The speed with which countless Hollywood stars, directors and movie moguls have come out in little over a week to say they knew what was going on is beyond belief! They all knew, they said, but chose to keep quiet for a variety of reasons. It’s now inevitable that other names will appear as perpetrators of similar habitual harassment and abuse of women. Already, a hashtag #metoo has emerged for people who want to say ‘enough is enough’.

But is it enough? Outside of Hollywood, there have been many instances of such intolerable behaviour over the last few years, including here in Australia. Weinstein’s defence of “that was then, this is now” is pathetic.

Many people knew, could have known, should have known; should have said something. But the prevailing culture in many organisations is to ‘go along to get along’. A wide variety of rationalisations are used to justify silence: ”somebody else will surely say something”; “it’s not my role to handle HR issues”; “He’s a powerful man. How can I stand up to him?”; “They’re all the same; there’s too many of them”; and, “it’s been going on for so long and many people know about it, how’s it going to look if I speak up now?” We always have to focus on the impact such behaviour is having on the person at the centre of it, so it doesn’t matter when atten-tion is called to it. At least it stops.

Organisations have Codes of Conduct that expressly call out this sort of behaviour. Why do they not work; why do they not protect employees from this sort of gross behaviour? Because, regrettably, as we see in the Weinstein case, it starts in the executive suite where there is often a ‘cone of silence’ when it comes to uncon-scionable conduct. If leaders don’t hold each other accountable for poor behaviour, that tells people the sorts of behaviour they can get away with.

Failure at the top then signals to managers below, that they too can get away with bad behaviour. It’s the cause of many dysfunctional business cultures. It costs on the bottom line, and gives rise to low productivity, low innovation and lack of employee engagement Gallup. At its most fundamental, people don’t speak up because they don’t have the language – or skills and practice, or courage – to call out this sort of behaviour.

“Speak up” cultures have become the latest corporate desirable in the wake of regulator demands and stron-ger whistleblowing protection. However, little has been done so far to pave the way for such cultures to emerge. Speak-up aspirations are more akin to a corporate wish list. Let’s put it out there and somehow, magi-cally; it will happen. If only human behaviour were that simple.
However, there is an answer. The work of Mary Gentle and her Giving Voice to Values training shows it is possible; that it requires a new way of thinking and a new set of skills to make behaviour change easier. Techniques such as

  • Identifying your core values and ways in which you feel comfortable acting on them whether it’s by having one to one conversations or writing memos or gathering a coalition of like-minded people to address a values challenge
  • Building on the organisations ways of solving problems by reflecting on what’s worked in the past
  • Pre-script how you defend your values and be prepared when challenges present themselves
  • Rehearse with peers or mentors your strategies so you are well prepared
  • Speak for self and focus on behaviours. People will often dismiss inappropriate behaviour as a ‘one-off’ (having a bad day, etc.) but if you can point to several incidences they’ll know that it’s a pattern that’s been observed.
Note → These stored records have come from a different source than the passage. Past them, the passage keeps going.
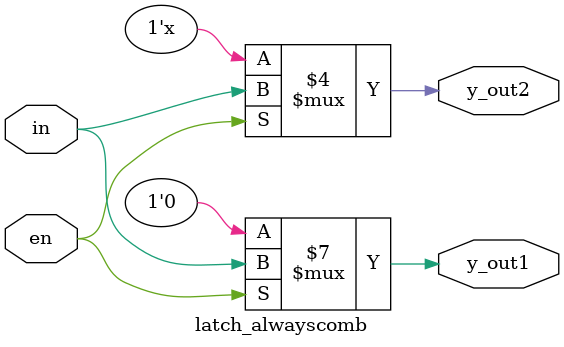
<source format=sv>
`timescale 1ns / 1ps


module latch_alwayscomb(
    output logic y_out1,
    output logic y_out2,
    input wire in,
    input wire en
    );

    always_comb begin : latch_always_comb
        if(en) y_out1= in;
        else y_out1= 1'b0;
    end

    always_comb begin
        if(en) y_out2= in;

    end
endmodule

</source>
At its simplest, it means surfacing and building on the human dimension of business, the human relationships which are at the core of all business activity. It demands a new type of authenticity from leaders, one that seeks to eliminate the gap between what they say they value and how they go about living those values daily, including meeting the challenge of holding peers to account for their poor role modelling. It means looking inwards to identify how we have excused poor behaviour in the past and then rehearsing how to act better in those challenging situations that will inevitably come to light again.

In reality, most of the time, most of us do know what the right thing to do is. It’s not that its grey, it’s more that we don’t know a safe way of taking action and acting on our values. Instead of moralising, Mary Gentle’s techniques move the enquirer from simply reflecting on the issue to a focus on problem-solving and action.

If we truly wish to promote healthy workplace cultures, then leaders need to build the behavioural infrastruc-ture that enables healthy workplace relationships to emerge. A Code of Conduct is not enough to guide and maintain workplace behaviour standards. For too many, it’s become a case of “set and forget.” To be a living document the Code’s intent has to be supported by workplace learning opportunities that enable positive human relationships to flourish.

E-learning won’t do it. It’s not a cognitive task; when people know the right thing to do, they also need to know “how” they can do so safely, and that is an outstanding challenge for employees at every level in organi-sations today. It’s only by truly valuing your corporate values and supporting the sort of relationships they can enable or disable in the workplace, that will prevent a version of a Weinstein-style time bomb ticking away in your organisation.